### PROVIDED TEXT

Boehringer trumpets Spiolto quality-of-life data as it looks for its niche in COPD

Boehringer Ingelheim's COPD treatment, Spiolto Respimat, is up against a raft of competitors--especially in the EU, where it recently won its first approvals. Now, though, it's touting new data from a quality of life study that it hopes will give it a leg up.

University of Manchester's Dave Singh

According to results from a pair of Phase IIIb trials, the drug provides "consistent, clinically meaningful improvements in quality of life" over placebo, Boehringer said Monday. And those improvements "could make a noticeable difference to the daily activity of COPD patients and enable them to maintain a more independent life," according to lead investigator Dave Singh, a professor of respiratory medicine at the University of Manchester.

"This could mean that patients are able to walk up stairs without stopping, go out to socialize with friends or find it easier to wash and dress. Essentially, the data show that patients feel much better," he said.

Boehringer will be trumpeting the findings as it squares off against Novartis' ($NVS) Ultibro Breezhaler--a LAMA/LABA product that's awaiting FDA approval in the U.S.--and GlaxoSmithKline's ($GSK) Anoro Ellipta, which already has regulatory go-aheads on both sides of the pond. Right now, BI is rolling out Spiolto in Croatia, the U.K., Slovakia, Denmark, Norway, Ireland, Austria, Romania and Spain, and last month it said it anticipates more European approvals soon.

######

PROBLEMS AND TASKS:
1. Answer these questions using the Spiolto article:
(a) At which university is Dave Singh a professor of respiratory medicine?
(b) Which Novartis product is awaiting FDA approval in the U.S.?
(c) How many Phase IIIb trials produced the quality-of-life results?
2. Decide whether each statement agrees with the Spiolto article, and quote the words that settle it:
(a) Spiolto Respimat recently won its first approvals in the EU.
(b) GlaxoSmithKline's Anoro Ellipta is still waiting for regulatory approval in the U.S.
(c) Boehringer is currently rolling out Spiolto in France.
3. Continue the Spiolto article from its last sentence.
The listing that comes next is separate material and has no connection to the Spiolto article.

### ENTRIES PROVIDED

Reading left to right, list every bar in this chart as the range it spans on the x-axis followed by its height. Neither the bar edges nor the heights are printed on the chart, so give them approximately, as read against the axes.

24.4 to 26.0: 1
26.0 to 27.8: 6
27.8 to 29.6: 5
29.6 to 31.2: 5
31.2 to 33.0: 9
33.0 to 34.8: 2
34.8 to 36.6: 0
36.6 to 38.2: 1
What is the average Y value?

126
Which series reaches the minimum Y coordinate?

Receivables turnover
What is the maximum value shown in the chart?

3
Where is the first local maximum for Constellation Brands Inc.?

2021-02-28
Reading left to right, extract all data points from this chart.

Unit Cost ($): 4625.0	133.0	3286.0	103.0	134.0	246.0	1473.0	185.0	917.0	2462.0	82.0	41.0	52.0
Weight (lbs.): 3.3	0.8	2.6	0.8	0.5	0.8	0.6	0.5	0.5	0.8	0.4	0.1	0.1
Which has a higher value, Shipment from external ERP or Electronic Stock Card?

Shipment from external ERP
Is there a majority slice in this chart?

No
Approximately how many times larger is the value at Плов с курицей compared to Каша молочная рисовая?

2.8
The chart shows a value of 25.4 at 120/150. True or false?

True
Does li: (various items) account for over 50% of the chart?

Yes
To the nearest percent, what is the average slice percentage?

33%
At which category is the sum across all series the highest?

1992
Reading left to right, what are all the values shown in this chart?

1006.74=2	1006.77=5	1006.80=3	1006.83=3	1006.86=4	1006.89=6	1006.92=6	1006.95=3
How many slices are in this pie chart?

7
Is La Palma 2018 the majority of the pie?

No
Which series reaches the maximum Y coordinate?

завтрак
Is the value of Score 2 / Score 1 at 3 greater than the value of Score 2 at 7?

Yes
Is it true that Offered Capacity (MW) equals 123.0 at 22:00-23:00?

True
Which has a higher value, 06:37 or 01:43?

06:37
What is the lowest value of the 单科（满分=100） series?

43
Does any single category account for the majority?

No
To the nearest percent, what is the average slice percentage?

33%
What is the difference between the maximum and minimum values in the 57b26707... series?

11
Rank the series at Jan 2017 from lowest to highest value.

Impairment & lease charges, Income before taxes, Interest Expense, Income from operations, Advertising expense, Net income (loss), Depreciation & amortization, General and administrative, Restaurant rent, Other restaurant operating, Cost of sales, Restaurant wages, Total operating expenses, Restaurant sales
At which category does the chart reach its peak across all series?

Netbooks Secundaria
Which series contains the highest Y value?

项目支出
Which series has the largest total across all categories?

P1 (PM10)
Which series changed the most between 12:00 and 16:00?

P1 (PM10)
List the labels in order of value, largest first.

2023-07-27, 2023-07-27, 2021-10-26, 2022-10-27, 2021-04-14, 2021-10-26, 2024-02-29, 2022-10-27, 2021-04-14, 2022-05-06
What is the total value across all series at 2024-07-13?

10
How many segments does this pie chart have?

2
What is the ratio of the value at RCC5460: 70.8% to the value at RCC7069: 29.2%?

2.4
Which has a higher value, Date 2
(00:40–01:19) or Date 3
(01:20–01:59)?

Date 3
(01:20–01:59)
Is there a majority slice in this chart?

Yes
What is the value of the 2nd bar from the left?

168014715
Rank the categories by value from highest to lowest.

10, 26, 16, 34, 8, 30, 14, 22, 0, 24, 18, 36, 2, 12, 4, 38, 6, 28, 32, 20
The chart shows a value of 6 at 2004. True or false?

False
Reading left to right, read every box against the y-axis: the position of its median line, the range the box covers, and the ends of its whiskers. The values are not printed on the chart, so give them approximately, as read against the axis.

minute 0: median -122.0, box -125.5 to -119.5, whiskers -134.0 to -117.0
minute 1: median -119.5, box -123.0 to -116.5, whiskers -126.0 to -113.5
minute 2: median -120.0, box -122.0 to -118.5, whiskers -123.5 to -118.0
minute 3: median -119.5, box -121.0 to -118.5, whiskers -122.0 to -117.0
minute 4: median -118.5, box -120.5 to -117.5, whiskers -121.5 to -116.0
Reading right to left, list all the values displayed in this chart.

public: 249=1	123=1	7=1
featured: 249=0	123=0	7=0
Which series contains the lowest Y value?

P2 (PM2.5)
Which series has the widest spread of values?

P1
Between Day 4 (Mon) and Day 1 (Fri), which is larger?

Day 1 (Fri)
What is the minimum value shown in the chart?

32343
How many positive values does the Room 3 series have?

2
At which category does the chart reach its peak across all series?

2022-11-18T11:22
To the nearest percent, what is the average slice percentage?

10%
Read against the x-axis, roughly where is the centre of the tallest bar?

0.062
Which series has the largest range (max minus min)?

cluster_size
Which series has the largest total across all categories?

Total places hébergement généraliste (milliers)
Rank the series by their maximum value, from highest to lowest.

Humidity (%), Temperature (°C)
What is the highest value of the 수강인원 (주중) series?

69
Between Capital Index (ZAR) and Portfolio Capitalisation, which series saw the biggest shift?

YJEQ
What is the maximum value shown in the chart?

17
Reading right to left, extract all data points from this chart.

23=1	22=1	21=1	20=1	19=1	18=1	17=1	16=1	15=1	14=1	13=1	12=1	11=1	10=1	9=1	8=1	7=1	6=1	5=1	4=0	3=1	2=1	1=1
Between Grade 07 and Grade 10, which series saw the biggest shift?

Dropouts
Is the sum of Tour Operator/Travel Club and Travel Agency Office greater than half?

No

######

TASK-BY-TASK OUTPUTS:
1.
(a) The University of Manchester
(b) Ultibro Breezhaler
(c) Two (a pair)

2.
(a) Yes: "especially in the EU, where it recently won its first approvals"
(b) No: "which already has regulatory go-aheads on both sides of the pond"
(c) No: "Right now, BI is rolling out Spiolto in Croatia, the U.K., Slovakia, Denmark, Norway, Ireland, Austria, Romania and Spain"

3.
The data could also come in handy in the U.S., where payers are increasingly looking for outcomes data and excluding drugs that don't bring something new to the table--or come with a discount. The aggressive payer tactics in the respiratory field in particular have hobbled GlaxoSmithKline's behemoth Advair, sending sales crashing, and Boehringer's own Spiriva sales tumbled 8.1% last year.

And with Spiriva's patent expiration approaching in 2018, that's a trend Boehringer wants to reverse. The German pharma is hoping Spiolto--which combines the active ingredient in Spiriva with that in fellow BI med Striverdi--can help boost the elder drug, which generated €3.2 billion in 2014 sales.